(Records drawn from a dataset)
········

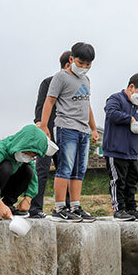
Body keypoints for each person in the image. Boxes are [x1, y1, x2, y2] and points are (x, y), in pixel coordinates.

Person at [40, 42, 99, 222]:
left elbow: (86, 105)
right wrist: (44, 125)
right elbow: (49, 102)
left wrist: (94, 128)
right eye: (81, 63)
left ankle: (75, 205)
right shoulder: (61, 77)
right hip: (66, 127)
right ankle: (59, 207)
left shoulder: (86, 80)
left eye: (88, 65)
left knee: (79, 170)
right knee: (65, 168)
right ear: (72, 59)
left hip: (83, 130)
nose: (84, 68)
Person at [0, 125, 58, 220]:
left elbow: (33, 178)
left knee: (28, 170)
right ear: (22, 145)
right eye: (27, 153)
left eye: (33, 156)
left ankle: (8, 205)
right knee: (6, 167)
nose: (29, 157)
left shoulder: (24, 158)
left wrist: (28, 199)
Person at [103, 72, 138, 221]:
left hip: (131, 151)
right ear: (131, 87)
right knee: (118, 180)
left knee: (132, 180)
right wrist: (129, 118)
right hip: (115, 149)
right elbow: (111, 113)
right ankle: (119, 209)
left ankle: (131, 208)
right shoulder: (115, 99)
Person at [30, 50, 71, 218]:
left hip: (66, 133)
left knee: (66, 170)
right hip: (48, 133)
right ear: (68, 64)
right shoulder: (48, 82)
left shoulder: (74, 85)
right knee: (42, 170)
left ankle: (66, 207)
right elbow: (40, 108)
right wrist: (42, 128)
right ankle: (35, 208)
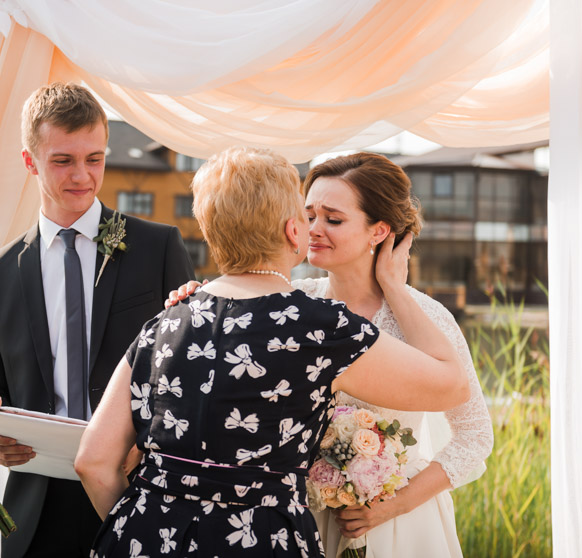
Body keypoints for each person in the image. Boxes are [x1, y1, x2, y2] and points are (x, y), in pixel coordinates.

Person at [75, 146, 470, 557]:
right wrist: (397, 285)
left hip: (143, 536)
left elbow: (93, 461)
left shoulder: (165, 322)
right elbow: (452, 386)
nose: (314, 227)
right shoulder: (319, 327)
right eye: (306, 214)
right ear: (291, 231)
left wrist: (142, 530)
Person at [0, 82, 195, 558]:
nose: (82, 176)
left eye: (94, 158)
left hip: (134, 496)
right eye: (63, 160)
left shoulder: (158, 247)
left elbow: (187, 375)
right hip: (35, 511)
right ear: (30, 160)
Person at [298, 152, 493, 558]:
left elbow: (475, 435)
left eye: (332, 219)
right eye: (309, 215)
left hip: (402, 524)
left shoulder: (428, 318)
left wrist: (393, 506)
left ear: (378, 231)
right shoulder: (293, 306)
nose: (313, 229)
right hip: (305, 518)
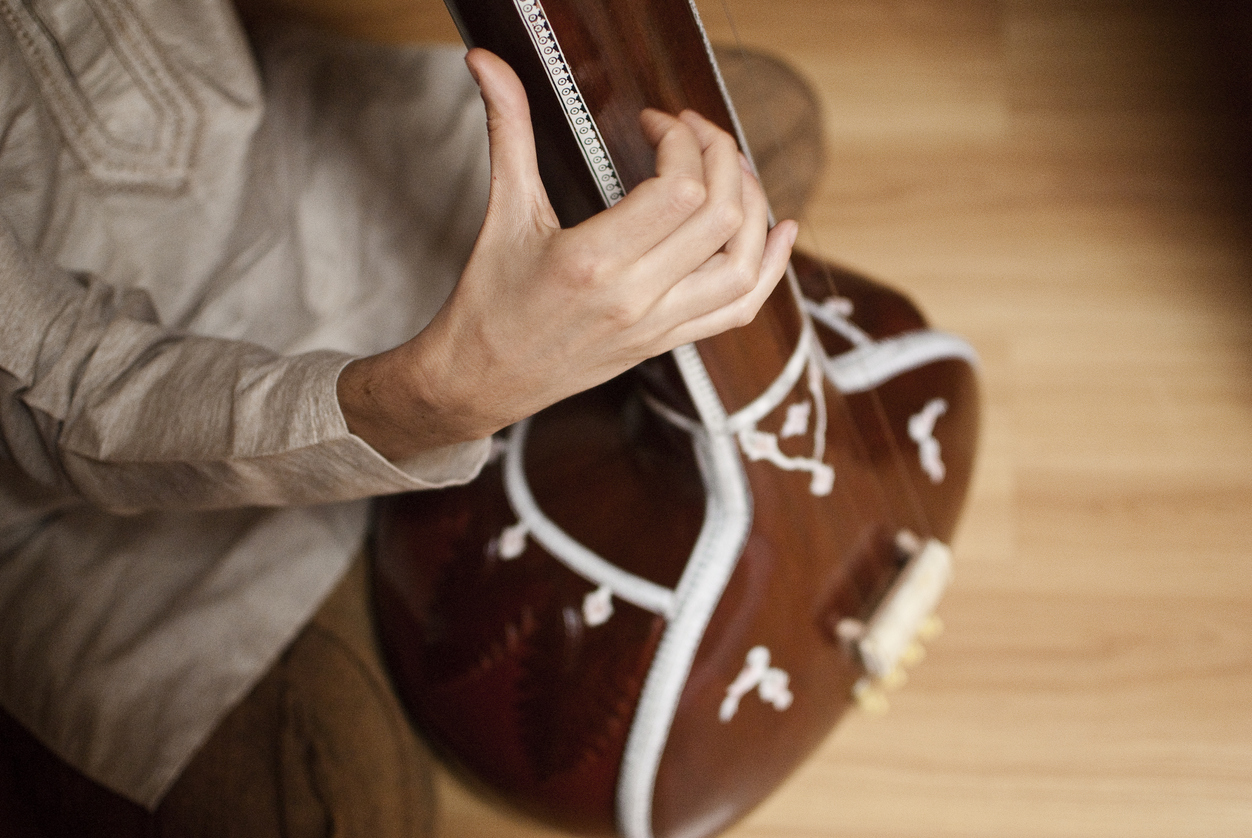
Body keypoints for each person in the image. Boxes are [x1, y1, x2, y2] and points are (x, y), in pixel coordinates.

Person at [0, 0, 803, 834]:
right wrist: (437, 401)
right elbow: (61, 388)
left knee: (753, 132)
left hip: (294, 168)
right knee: (334, 807)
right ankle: (469, 454)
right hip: (92, 495)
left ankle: (472, 454)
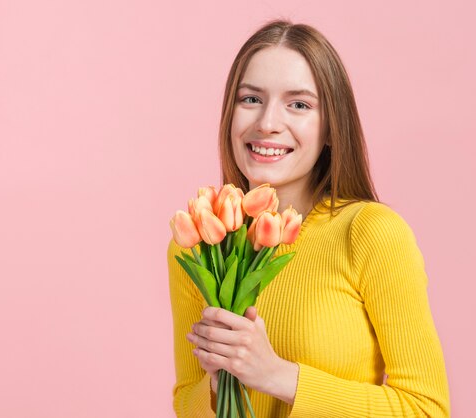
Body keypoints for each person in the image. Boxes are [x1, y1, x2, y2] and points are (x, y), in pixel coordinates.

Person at [167, 19, 450, 417]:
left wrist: (277, 376)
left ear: (332, 127)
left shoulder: (370, 233)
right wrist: (217, 383)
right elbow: (185, 401)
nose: (267, 123)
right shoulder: (201, 240)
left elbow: (426, 410)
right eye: (250, 99)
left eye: (298, 104)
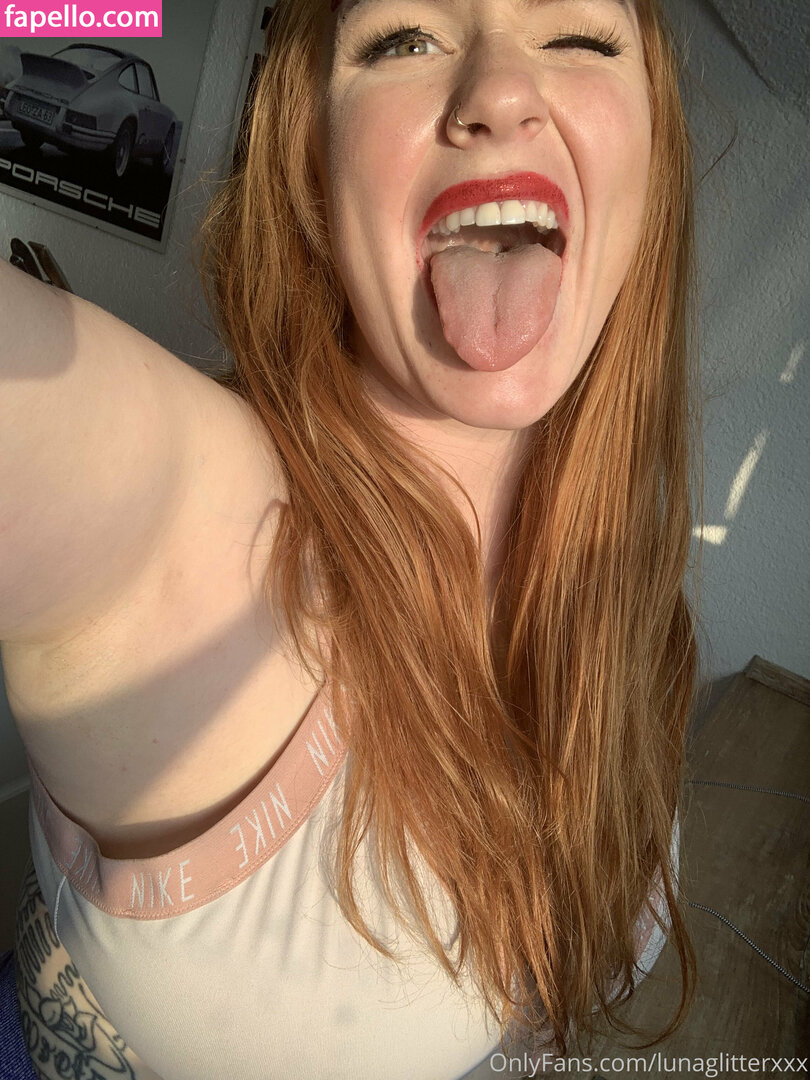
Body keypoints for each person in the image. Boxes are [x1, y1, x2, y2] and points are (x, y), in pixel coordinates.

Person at [0, 0, 699, 1076]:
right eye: (404, 39)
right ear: (313, 164)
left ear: (652, 165)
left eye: (578, 36)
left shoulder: (641, 610)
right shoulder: (204, 522)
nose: (500, 93)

········

-- Exercise brief --
Are you able to set down all the lines above exactly, without any pictures?

-- Reply to the task --
Body keypoints for each person in the image. Boxes are [x1, y1, x2, y2] and points are (x, y), in pixel coordinates.

Person at [40, 42, 99, 222]:
left elbow: (86, 105)
right wrist: (44, 125)
right elbow: (49, 102)
left wrist: (94, 128)
right eye: (81, 63)
left ankle: (75, 205)
right shoulder: (61, 77)
right hip: (66, 127)
right ankle: (59, 207)
left shoulder: (86, 80)
left eye: (88, 65)
left knee: (79, 170)
right knee: (65, 168)
right ear: (72, 59)
left hip: (83, 130)
nose: (84, 68)
Person at [0, 125, 58, 220]:
left elbow: (33, 178)
left knee: (28, 170)
right ear: (22, 145)
right eye: (27, 153)
left eye: (33, 156)
left ankle: (8, 205)
right knee: (6, 167)
nose: (29, 157)
left shoulder: (24, 158)
left wrist: (28, 199)
Person at [103, 72, 138, 221]:
left hip: (131, 151)
right ear: (131, 87)
right knee: (118, 180)
left knee: (132, 180)
right wrist: (129, 118)
right hip: (115, 149)
right elbow: (111, 113)
right ankle: (119, 209)
left ankle: (131, 208)
right shoulder: (115, 99)
Person at [30, 50, 71, 218]:
left hip: (66, 133)
left knee: (66, 170)
right hip: (48, 133)
right ear: (68, 64)
right shoulder: (48, 82)
left shoulder: (74, 85)
right knee: (42, 170)
left ankle: (66, 207)
right elbow: (40, 108)
right wrist: (42, 128)
right ankle: (35, 208)
Body keypoints for each person in the image. Boxes are [x1, y1, x2, y2] and points are (x, y), in pixel coordinates.

Person at [75, 146, 470, 557]:
right wrist: (397, 285)
left hip: (143, 536)
left elbow: (93, 461)
left shoulder: (165, 322)
right elbow: (452, 386)
nose: (314, 227)
right shoulder: (319, 327)
right eye: (306, 214)
right ear: (291, 231)
left wrist: (142, 530)
Person at [0, 82, 195, 558]:
nose: (82, 176)
left eye: (94, 158)
left hip: (134, 496)
right eye: (63, 160)
left shoulder: (158, 247)
left elbow: (187, 375)
right hip: (35, 511)
right ear: (30, 160)
Person at [298, 152, 493, 558]:
left elbow: (475, 435)
left eye: (332, 219)
right eye: (309, 215)
left hip: (402, 524)
left shoulder: (428, 318)
left wrist: (393, 506)
left ear: (378, 231)
right shoulder: (293, 306)
nose: (313, 229)
right hip: (305, 518)
Body keypoints for each person in the image. Boxes are [x1, y1, x2, y2] and points are (x, y), in pixel coordinates.

Person at [0, 0, 803, 834]:
right wrist: (437, 401)
right elbow: (61, 388)
left knee: (753, 132)
left hip: (294, 168)
right knee: (334, 807)
right ankle: (469, 454)
right hip: (92, 495)
left ankle: (472, 454)
Body keypoints for each person in the image. Boxes are [x1, y1, x2, y2] and points are (x, y), in pixel coordinates.

Person at [167, 19, 450, 417]:
left wrist: (277, 376)
left ear: (332, 127)
left shoulder: (370, 233)
right wrist: (217, 383)
right elbow: (185, 401)
nose: (267, 123)
right shoulder: (201, 240)
left elbow: (426, 410)
right eye: (250, 99)
left eye: (298, 104)
Body keypoints for each person in the image. Boxes are [x1, y1, x2, y2] and points are (x, y), in pixel coordinates.

Person at [0, 0, 699, 1076]:
right eye: (404, 39)
right ear: (313, 164)
left ear: (652, 165)
left eye: (578, 36)
left shoulder: (641, 610)
right shoulder: (204, 522)
nose: (500, 93)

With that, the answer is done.